A reclamação RCL 92644 tem como relator o Ministro Cristiano Zanin que deferiu o pedido liminar nos seguintes termos:
(…) defiro a medida liminar, para suspender os efeitos das decisões reclamadas e, como corolário, (i) suspender a realização de eleições indiretas para os cargos majoritários do Estado do Rio de Janeiro (Governador e Vice-Governador) e, ainda, (ii) para que até o final julgamento desta reclamação seja mantido o Presidente do Tribunal de Justiça do Estado do Rio de Janeiro no exercício do cargo de Governador do Estado.
Segundo o Ministro Cristiano Zanin, na fundamentação que deferiu à medida cautelar:
Do cotejo do julgado proferido pelo Tribunal Superior Eleitoral com o precedente vinculante do Supremo Tribunal Federal apontado como paradigma nesta reclamação, é possível verificar, em juízo perfunctório, próprio da análise das medidas liminares, uma aparente contradição.
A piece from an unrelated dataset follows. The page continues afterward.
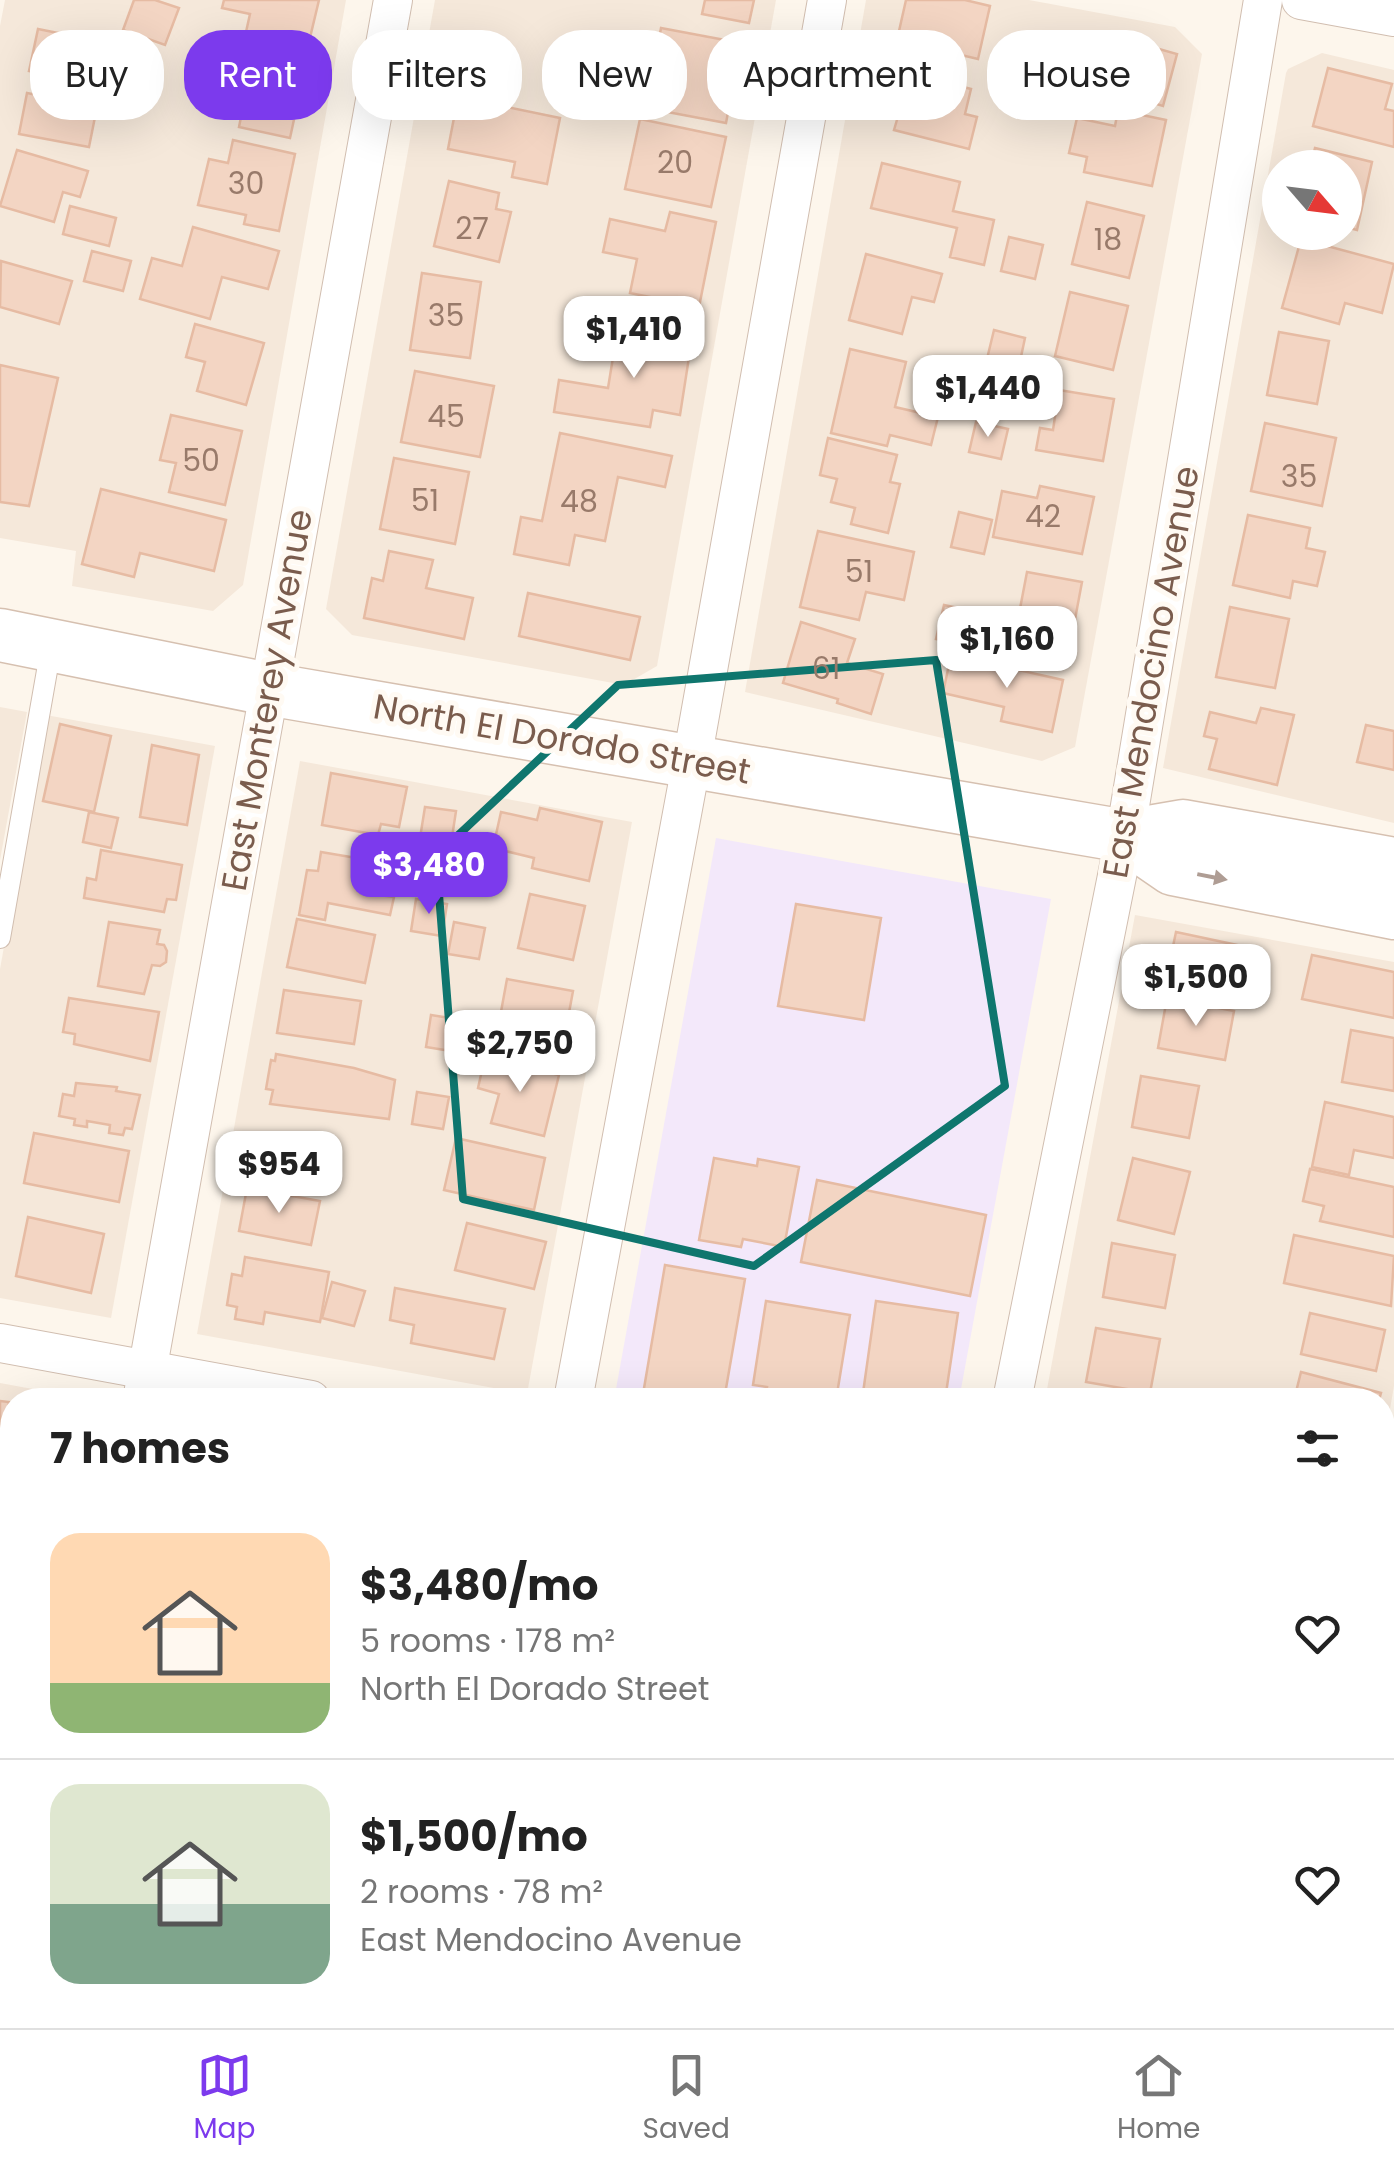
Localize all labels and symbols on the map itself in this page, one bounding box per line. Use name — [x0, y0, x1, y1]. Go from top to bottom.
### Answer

Com efeito, embora no caso concreto seja possível verificar vacância superior a 6 (seis) meses do cargo, o TSE determinou a realização de eleições indiretas, ao passo que o Supremo Tribunal Federal, no precedente vinculante indicado na petição inicial, faz alusão à realização de eleições diretas em tal circunstância.
Destaque-se que na ADI 7.942/RJ, que julga a inconstitucionalidade da Lei Complementar 229/2026 , o Ministro Cristiano Zanin reconheceu “a ocorrência de mecanismo de burla para evitar a cassação do governador eleito”, tendo emitido o seguinte voto:
[…] na minha compreensão e como bem assinalado pelo Ministro Alexandre de Moraes, a renúncia do governador eleito surge como mecanismo de burla à autoridade da Justiça Eleitoral, excluindo o eleitor e, em consequência, o exercício da soberania popular, da escolha do titular para o cargo de governador do Estado, ainda que em período residual. À soberania popular, nos termos do art. 14 da Constituição Federal, é exercida pelo sufrágio universal e pelo voto direto e secreto, com valor igual para todos.
[…] Posto isso, acompanho o voto proferido pelo Ministro Alexandre de Moraes no sentido de conceder interpretação conforme à Constituição Federal à Lei Complementar do Estado do Rio de Janeiro 229/2026, para que esta não incida na próxima eleição, devendo ser aplicado o art. 224, § 4º, II, do Código Eleitoral. Acompanho, ainda, o Ministro Alexandre de Moraes na manutenção do Presidente do Tribunal de Justiça do Estado do Rio de Janeiro no exercício do cargo de Governador do Estado até a realização das eleições diretas e posse dos novos Governador e Vice-Governador do Estado do Rio de Janeiro.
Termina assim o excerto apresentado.